Science is not the regurgitation of facts the way it is portrayed in high school courses or even in some undergrad level courses. As a scientist, you are pushing your creativity to different places. A favorite story of mine relates how Friedrich Kekulé discovered that benzene was ring-shaped rather than a straight line by daydreaming (yes, scientists definitely daydream, too) and imagining a serpent eating its own tail. There is a story about flow cytometry being pioneered after a researcher remembered crawling from car to car through the car windows in his youth and thought about molecules doing the same thing.
As much as I hate to admit it, no matter how many remedial math courses I may have failed, math and science aren’t the enemy here. It’s the automatic assumption that math and science are superior.
Thank you for including this portion, and I will add that I agree wholeheartedly. Likewise, if I am responding, it is because I am passionate about science. Though it is frowned upon in internet discussions to admit to such things, seeing so many people on my dash say such awful things about science - some from a lack of information, some from negative experiences - hits me very close to home. I am just desperate to clarify a few things.

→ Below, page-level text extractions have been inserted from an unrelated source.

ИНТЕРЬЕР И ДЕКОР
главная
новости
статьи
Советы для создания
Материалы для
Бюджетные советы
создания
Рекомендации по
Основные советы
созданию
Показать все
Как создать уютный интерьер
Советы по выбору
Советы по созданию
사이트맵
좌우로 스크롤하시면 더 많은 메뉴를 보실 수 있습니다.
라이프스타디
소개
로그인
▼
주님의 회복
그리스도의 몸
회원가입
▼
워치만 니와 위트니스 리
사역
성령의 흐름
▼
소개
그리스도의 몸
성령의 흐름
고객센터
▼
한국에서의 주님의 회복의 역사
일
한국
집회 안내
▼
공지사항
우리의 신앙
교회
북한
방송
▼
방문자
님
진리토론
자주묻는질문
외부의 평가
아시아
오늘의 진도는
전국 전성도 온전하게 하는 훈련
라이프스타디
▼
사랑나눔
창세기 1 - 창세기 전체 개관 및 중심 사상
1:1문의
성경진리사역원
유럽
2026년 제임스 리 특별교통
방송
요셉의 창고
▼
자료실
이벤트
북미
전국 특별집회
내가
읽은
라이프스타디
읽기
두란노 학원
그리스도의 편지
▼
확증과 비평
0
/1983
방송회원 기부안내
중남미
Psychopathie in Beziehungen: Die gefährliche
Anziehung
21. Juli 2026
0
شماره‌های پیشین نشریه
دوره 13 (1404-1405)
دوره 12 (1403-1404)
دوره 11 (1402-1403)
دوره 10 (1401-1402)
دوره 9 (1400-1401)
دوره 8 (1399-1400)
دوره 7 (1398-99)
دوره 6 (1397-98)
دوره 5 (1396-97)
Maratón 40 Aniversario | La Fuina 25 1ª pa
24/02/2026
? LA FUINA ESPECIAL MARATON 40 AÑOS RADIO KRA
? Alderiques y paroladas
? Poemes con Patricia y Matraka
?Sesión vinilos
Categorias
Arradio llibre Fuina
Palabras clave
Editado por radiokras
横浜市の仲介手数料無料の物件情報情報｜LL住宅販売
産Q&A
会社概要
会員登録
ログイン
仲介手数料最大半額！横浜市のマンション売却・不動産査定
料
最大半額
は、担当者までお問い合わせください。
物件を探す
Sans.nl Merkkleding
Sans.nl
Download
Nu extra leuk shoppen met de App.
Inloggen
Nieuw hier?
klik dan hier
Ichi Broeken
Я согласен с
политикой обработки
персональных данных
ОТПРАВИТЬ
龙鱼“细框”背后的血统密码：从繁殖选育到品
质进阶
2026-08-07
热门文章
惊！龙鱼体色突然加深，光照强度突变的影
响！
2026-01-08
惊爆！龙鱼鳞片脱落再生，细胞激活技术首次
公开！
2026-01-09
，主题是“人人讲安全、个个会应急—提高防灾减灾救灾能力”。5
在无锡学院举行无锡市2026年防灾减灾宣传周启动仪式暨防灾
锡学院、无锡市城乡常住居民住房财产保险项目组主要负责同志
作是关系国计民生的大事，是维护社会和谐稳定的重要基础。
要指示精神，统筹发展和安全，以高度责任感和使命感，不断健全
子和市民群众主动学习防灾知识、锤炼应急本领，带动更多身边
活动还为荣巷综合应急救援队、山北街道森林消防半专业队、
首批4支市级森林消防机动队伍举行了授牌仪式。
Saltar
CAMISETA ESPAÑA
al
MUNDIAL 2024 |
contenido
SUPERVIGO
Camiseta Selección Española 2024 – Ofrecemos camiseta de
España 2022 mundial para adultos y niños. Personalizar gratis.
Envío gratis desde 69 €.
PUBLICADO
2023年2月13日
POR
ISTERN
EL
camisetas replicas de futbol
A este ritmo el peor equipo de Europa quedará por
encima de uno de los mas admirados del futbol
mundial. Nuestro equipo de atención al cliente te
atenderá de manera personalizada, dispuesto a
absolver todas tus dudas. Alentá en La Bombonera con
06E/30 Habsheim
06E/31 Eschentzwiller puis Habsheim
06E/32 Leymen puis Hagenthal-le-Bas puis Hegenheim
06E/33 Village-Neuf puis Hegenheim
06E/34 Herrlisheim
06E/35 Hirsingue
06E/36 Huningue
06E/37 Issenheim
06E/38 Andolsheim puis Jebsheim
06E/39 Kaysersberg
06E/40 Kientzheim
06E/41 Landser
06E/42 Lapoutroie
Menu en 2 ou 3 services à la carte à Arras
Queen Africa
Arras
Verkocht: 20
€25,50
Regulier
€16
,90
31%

I write, too, and I draw, and I think if I could not draw I would die. I cannot describe myself as someone who has art as a ‘hobby’ - but I find that I do, when I am in the presence of someone who wouldn’t understand that it is a passion, the sort of person who probably would use the term ‘useless.’ Society’s tendency to sneer at the arts as “useless” is cruel and short-sighted; I agree with you there. However…
Science makes you live, but the arts make life worth living.
I would like to think that they both can make life worth living. :)
Confession: my dream job would involve a lot less of being a science advvisor to companies and a lot more of being a science advvocate to the public, and it’s precisely because of incidents like these, when that very dangerous Us vs Them mentality starts to rear its ugly head and you realize that a lot of people are unaware of what scientists are actually doing.